Fortunately there is the bytes pragma which alters the behavior of various character oriented Perl functions. Unfortunately these functions were added to Perl relatively recently, so this new version of MARC::Record will require Perl >= v5.8.2. Technically it could run on 5.8.1, however I found that the 5.8.1 that ships with OS X 10.3 lacks the bytes::substr(). Not only that but if you try to call a non existent function in the bytes namespace you’ll go into an infinite loop. This is even the case with Perl 5.8.6 as well.

All in all I really have come to dislike Perl’s Unicode support. The magical utf8 flag on scalars has a tendency to pop on and off for obscure reasons. And I’ve found the behavior of bytes::length() to be a bit unpredictable. Surely this is because I don’t fully understand the mechanics involved, but judging from the traffic on perl-unicode I’m not the only one who has struggled with it. My experience using unicode in Java and Python has been much more pleasant, and really confirms my decision to move towards doing new work in these languages. Perl has served me well, and there are some things I really love about the language, but these nasty corners are a bit scary.

Hello WordPress

Sunday, April 24th, 2005

Hello WordPress, bye bye custom blog code written in Perl. Well the old code is still running, but I’ve wanted to install WordPress for the past few months and finally got around to it this weekend. I had a little bit of trouble getting PHP installed, only because I decided to use the older php4 with the latest mysql, and php4 didn’t seem to want to configure itself using the latest mysql.

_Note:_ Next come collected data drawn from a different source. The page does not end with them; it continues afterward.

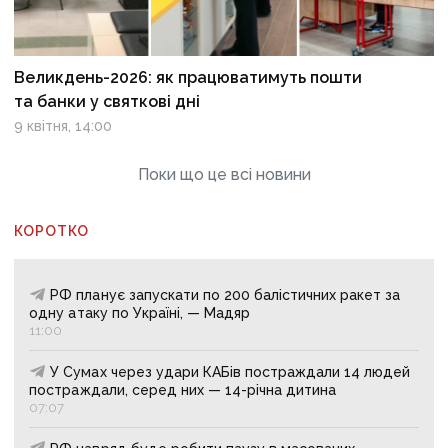
Великдень-2026: як працюватимуть пошти
та банки у святкові дні
9 квітня, 14:00
Поки що це всі новини
КОРОТКО
РФ планує запускати по 200 балістичних ракет за
одну атаку по Україні, — Мадяр
11:00
У Сумах через удари КАБів постраждали 14 людей
постраждали, серед них — 14-річна дитина
07:07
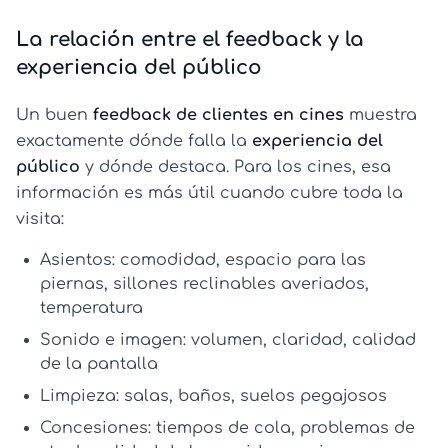
La relación entre el feedback y la
experiencia del público
Un buen
feedback de clientes en cines
muestra
exactamente dónde falla la
experiencia del
público
y dónde destaca. Para los cines, esa
información es más útil cuando cubre toda la
visita:
Asientos:
comodidad, espacio para las
piernas, sillones reclinables averiados,
temperatura
Sonido e imagen:
volumen, claridad, calidad
de la pantalla
Limpieza:
salas, baños, suelos pegajosos
Concesiones:
tiempos de cola, problemas de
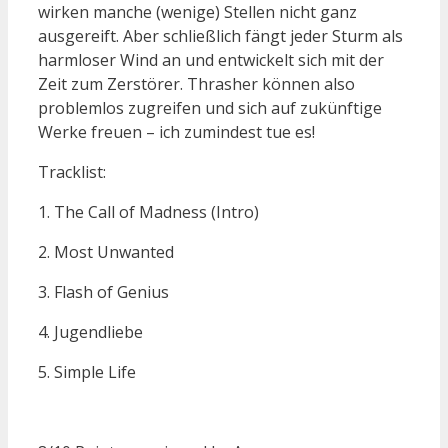
wirken manche (wenige) Stellen nicht ganz
ausgereift. Aber schließlich fängt jeder Sturm als
harmloser Wind an und entwickelt sich mit der
Zeit zum Zerstörer. Thrasher können also
problemlos zugreifen und sich auf zukünftige
Werke freuen – ich zumindest tue es!
Tracklist:
1. The Call of Madness (Intro)
2. Most Unwanted
3. Flash of Genius
4. Jugendliebe
5. Simple Life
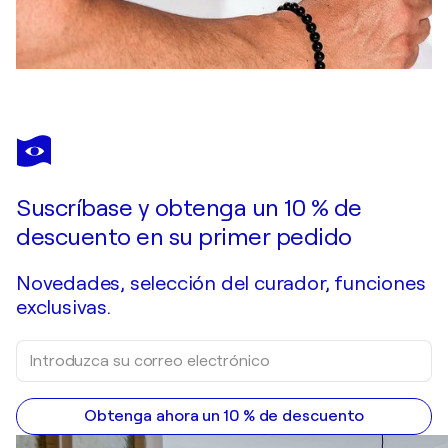
Suscríbase y obtenga un 10 % de
descuento en su primer pedido
Novedades, selección del curador, funciones
exclusivas.
Obtenga ahora un 10 % de descuento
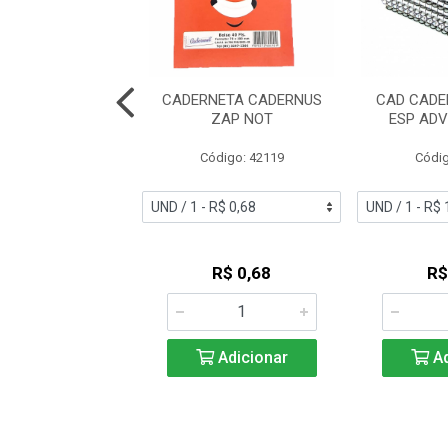
NO JANDAIA 32
CADERNETA CADERNUS
CAD CADE
FLEXIVEL PAUTA
ZAP NOT
ESP ADV
LA AZ 65477
Código: 42119
Códig
digo: 46330
R$ 2,86
R$ 0,68
R$
Adicionar
Adicionar
Ad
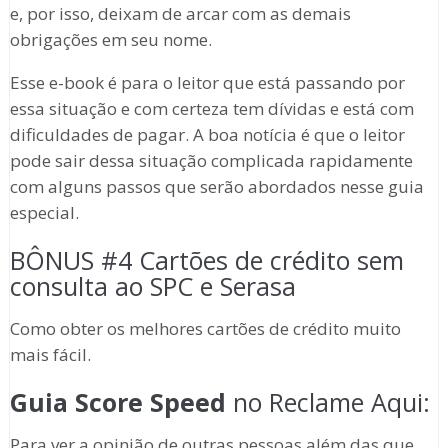
e, por isso, deixam de arcar com as demais
obrigações em seu nome.
Esse e-book é para o leitor que está passando por
essa situação e com certeza tem dívidas e está com
dificuldades de pagar. A boa notícia é que o leitor
pode sair dessa situação complicada rapidamente
com alguns passos que serão abordados nesse guia
especial.
BÔNUS #4 Cartões de crédito sem
consulta ao SPC e Serasa
Como obter os melhores cartões de crédito muito
mais fácil.
Guia Score Speed
no Reclame Aqui:
Para ver a opinião de outras pessoas além das que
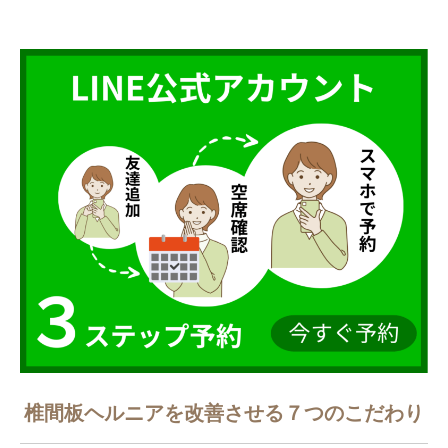
椎間板ヘルニアを改善させる７つのこだわり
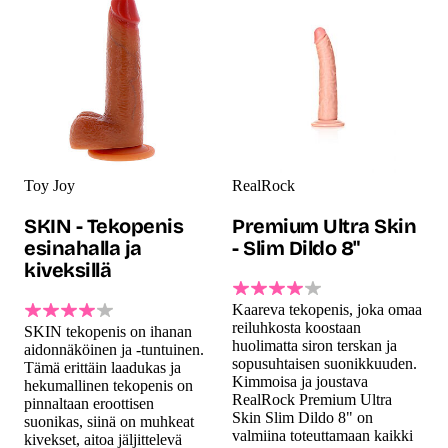
Toy Joy
RealRock
SKIN - Tekopenis
Premium Ultra Skin
esinahalla ja
- Slim Dildo 8"
kiveksillä
Kaareva tekopenis, joka omaa
reiluhkosta koostaan
SKIN tekopenis on ihanan
huolimatta siron terskan ja
aidonnäköinen ja -tuntuinen.
sopusuhtaisen suonikkuuden.
Tämä erittäin laadukas ja
Kimmoisa ja joustava
hekumallinen tekopenis on
RealRock Premium Ultra
pinnaltaan eroottisen
Skin Slim Dildo 8" on
suonikas, siinä on muhkeat
valmiina toteuttamaan kaikki
kivekset, aitoa jäljittelevä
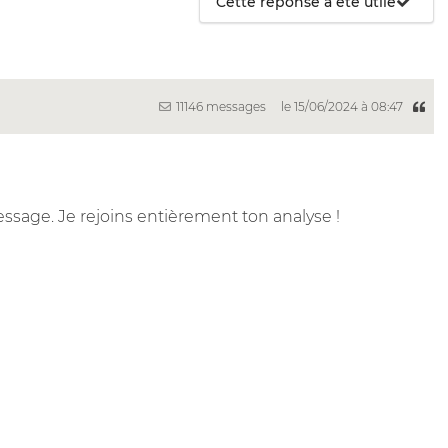
Cette réponse a été utile
11146 messages
le 15/06/2024 à 08:47
ssage. Je rejoins entièrement ton analyse !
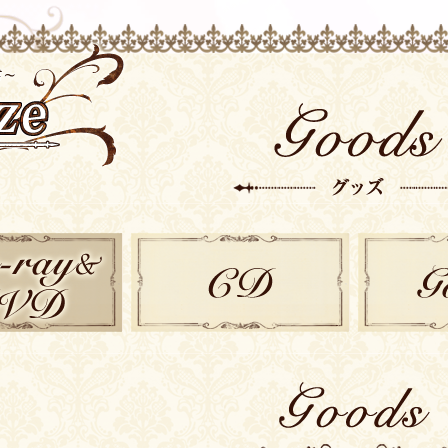
-ray/DVD
CD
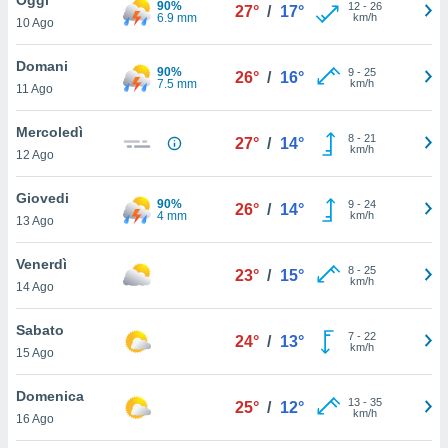
90%
a", è
12
-
26
27°
/
17°
6.9 mm
km/h
10 Ago
al sito
ettando
Domani
90%
9
-
25
26°
/
16°
zione di
7.5 mm
km/h
11 Ago
okie,
dei nostri
Mercoledì
8
-
21
che ci
27°
/
14°
km/h
12 Ago
no di
 e
e il
Giovedi
90%
9
-
24
26°
/
14°
amento
4 mm
km/h
13 Ago
 Web,
i
Venerdì
8
-
25
re un
23°
/
15°
km/h
14 Ago
pecifico
arti la
Sabato
à o
7
-
22
24°
/
13°
km/h
i
15 Ago
zzati
 di esso.
Domenica
13
-
35
sultare
25°
/
12°
km/h
16 Ago
oni nella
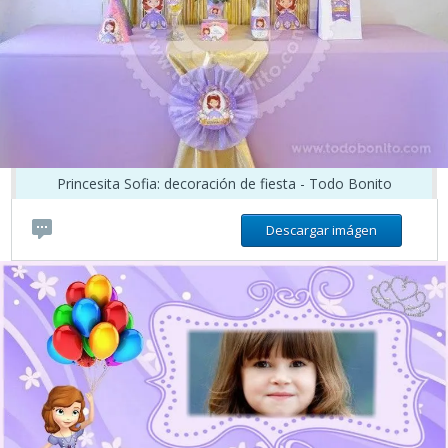
Princesita Sofia: decoración de fiesta - Todo Bonito
Descargar imágen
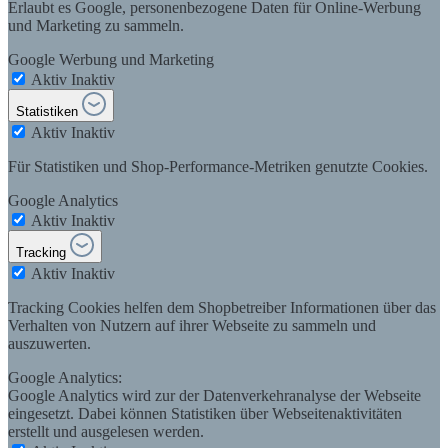
Erlaubt es Google, personenbezogene Daten für Online-Werbung
und Marketing zu sammeln.
Google Werbung und Marketing
Aktiv
Inaktiv
Statistiken
Aktiv
Inaktiv
Für Statistiken und Shop-Performance-Metriken genutzte Cookies.
Google Analytics
Aktiv
Inaktiv
Tracking
Aktiv
Inaktiv
Tracking Cookies helfen dem Shopbetreiber Informationen über das
Verhalten von Nutzern auf ihrer Webseite zu sammeln und
auszuwerten.
Google Analytics:
Google Analytics wird zur der Datenverkehranalyse der Webseite
eingesetzt. Dabei können Statistiken über Webseitenaktivitäten
erstellt und ausgelesen werden.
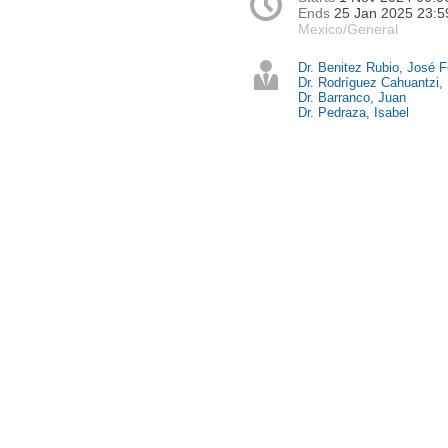
Ends
25 Jan 2025 23:5
Mexico/General
Dr. Benitez Rubio, José F
Dr. Rodríguez Cahuantzi,
Dr. Barranco, Juan
Dr. Pedraza, Isabel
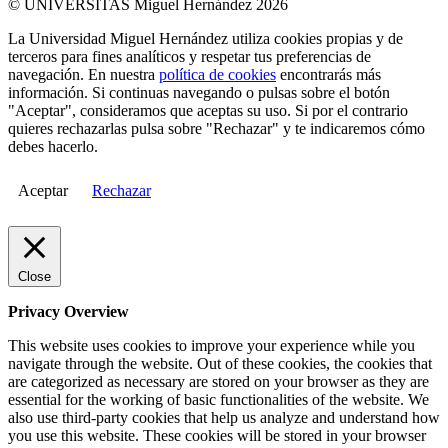
© UNIVERSITAS Miguel Hernández 2026
La Universidad Miguel Hernández utiliza cookies propias y de
terceros para fines analíticos y respetar tus preferencias de
navegación. En nuestra
política de cookies
encontrarás más
información. Si continuas navegando o pulsas sobre el botón
"Aceptar", consideramos que aceptas su uso. Si por el contrario
quieres rechazarlas pulsa sobre "Rechazar" y te indicaremos cómo
debes hacerlo.
Aceptar
Rechazar
Close
Privacy Overview
This website uses cookies to improve your experience while you
navigate through the website. Out of these cookies, the cookies that
are categorized as necessary are stored on your browser as they are
essential for the working of basic functionalities of the website. We
also use third-party cookies that help us analyze and understand how
you use this website. These cookies will be stored in your browser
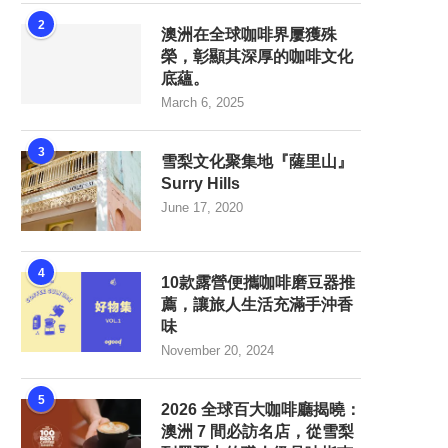
2
澳洲在全球咖啡界屢獲殊
榮，彰顯其深厚的咖啡文化
底蘊。
March 6, 2025
3
雪梨文化聚集地『薩里山』
Surry Hills
June 17, 2020
4
10款露營便攜咖啡磨豆器推
薦，讓旅人生活充滿手沖香
味
November 20, 2024
5
2026 全球百大咖啡廳揭曉：
澳洲 7 間必訪名店，從雪梨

Fortunately using php5 was a different story and WordPress was a breeze to install.

My reasons for switching from my homegrown code to WordPress are several.

  • there was really no way of commenting on stories, only adding them.
  • the old code didn’t really archive or categorize stories the way I wanted to
  • links to stories didn’t work, and I wanted to join dan’s Planet #code4lib.
  • I didn’t use the RSS aggregation features I wrote since I started using Bloglines.
  • I’ve been coding more in Python these days and don’t feel particularly tied to my Perl code base any longer. WordPress is PHP, which I’m not a huge fan of, but I think this had more to do with the PHP that I was exposed to more than the language itself. Installing WordPress and the various plugins like the audioscrobbler one you see to the right was very pleasant.
  • the WordPress community is extremely rich. I spent some time with Kesa looking at different themes, but in the end decided to stay with the default for now. There are tons of neat plugins to look at.

So what you can expect here is more of the same. I’m going to try to write more about my work as a programmer, mainly as a journal for myself to keep track of what I’m working on, where I’ve been, and where I’d like to go. Perhaps you are thinking spare me the details, where are the pictures of Chloe?! If this is the case you should see a link to the photos over on the right.